Tate further asserts that the state failed to articulate any compelling state interest in having Tate hide his cross, although the district court expressed concern that if Tate did not hide his cross, the jurors would see it because they were "captives of the system and would not have that same right to express their religious beliefs or the right to refuse to have other's religious beliefs expressed to them." Tate maintains that it is unclear what interest was promoted by the hiding of his cross and that, further, no interest in courtroom decorum could outweigh his right to wear his cross. . . .

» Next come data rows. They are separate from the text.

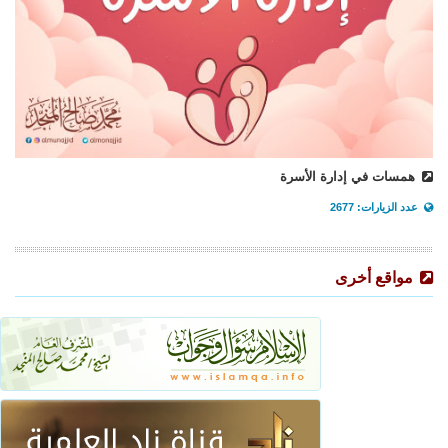
همسات في إدارة الأسرة
عدد الزيارات: 2677
مواقع أخرى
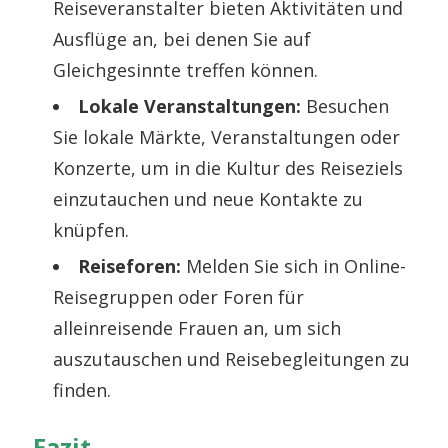
Reiseveranstalter bieten Aktivitäten und
Ausflüge an, bei denen Sie auf
Gleichgesinnte treffen können.
Lokale Veranstaltungen:
Besuchen
Sie lokale Märkte, Veranstaltungen oder
Konzerte, um in die Kultur des Reiseziels
einzutauchen und neue Kontakte zu
knüpfen.
Reiseforen:
Melden Sie sich in Online-
Reisegruppen oder Foren für
alleinreisende Frauen an, um sich
auszutauschen und Reisebegleitungen zu
finden.
Fazit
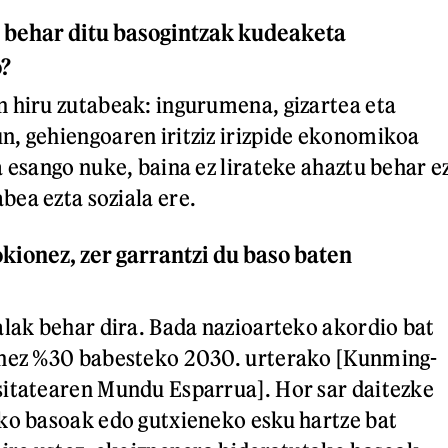
u behar ditu basogintzak kudeaketa
o?
 hiru zutabeak: ingurumena, gizartea eta
, gehiengoaren iritziz irizpide ekonomikoa
a esango nuke, baina ez lirateke ahaztu behar e
ea ezta soziala ere.
ionez, zer garrantzi du baso baten
alak behar dira. Bada nazioarteko akordio bat
enez %30 babesteko 2030. urterako [Kunming-
sitatearen Mundu Esparrua]. Hor sar daitezke
ko basoak edo gutxieneko esku hartze bat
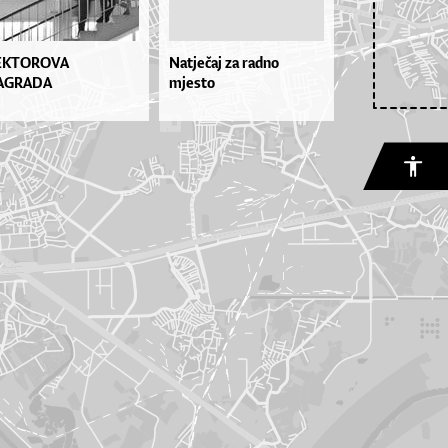
EKTOROVA
Natječaj za radno
AGRADA
mjesto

The court of appeals concluded that "because the district court did not conduct an inquiry into the substance and sincerity of Tate's beliefs, the district court's order forbidding Tate from openly wearing his cross was error." Presumably this means that if the trial court did conduct such an inquiry, and Tate was found to be sincere in his beliefs, he was entitled to wear the cross. But it's conceivable that the court of appeals is leaving open the possibility that the defendant could still be restricted because of some compelling interest in shielding jurors from religious symbolism. In fact, the court of appeals later characterized the district court's actions as "arguably infring[ing]" Tate's religious freedom, so the "arguably" suggests the question may still be open.
But in any event, the court held (probably correctly), that any such error didn't make Tate's trial unfair, and thus doesn't justify giving him a new trial.